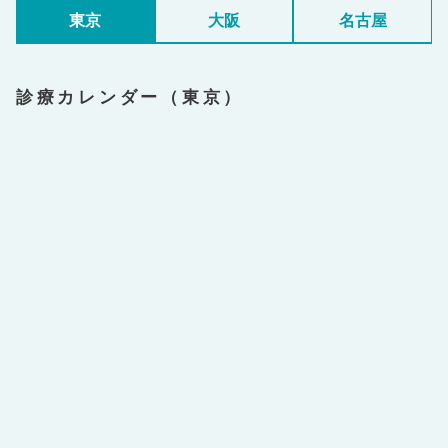
東京
大阪
名古屋
診療カレンダー（東京）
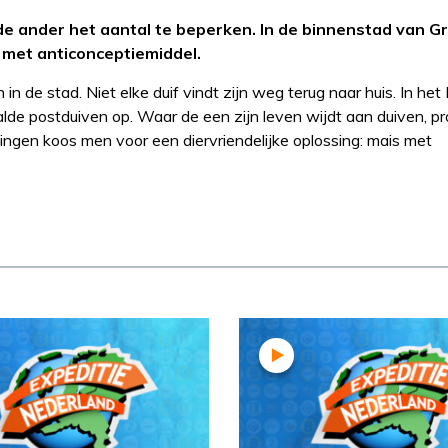
 de ander het aantal te beperken. In de binnenstad van G
 met anticonceptiemiddel.
n in de stad. Niet elke duif vindt zijn weg terug naar huis. In he
lde postduiven op. Waar de een zijn leven wijdt aan duiven, p
ingen koos men voor een diervriendelijke oplossing: mais met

-------

→ Exercise aim: The answer is each line in which the word "zijn" occurs, copied from the material above.

→ Answer below:
n in de stad. Niet elke duif vindt zijn weg terug naar huis. In he
lde postduiven op. Waar de een zijn leven wijdt aan duiven, p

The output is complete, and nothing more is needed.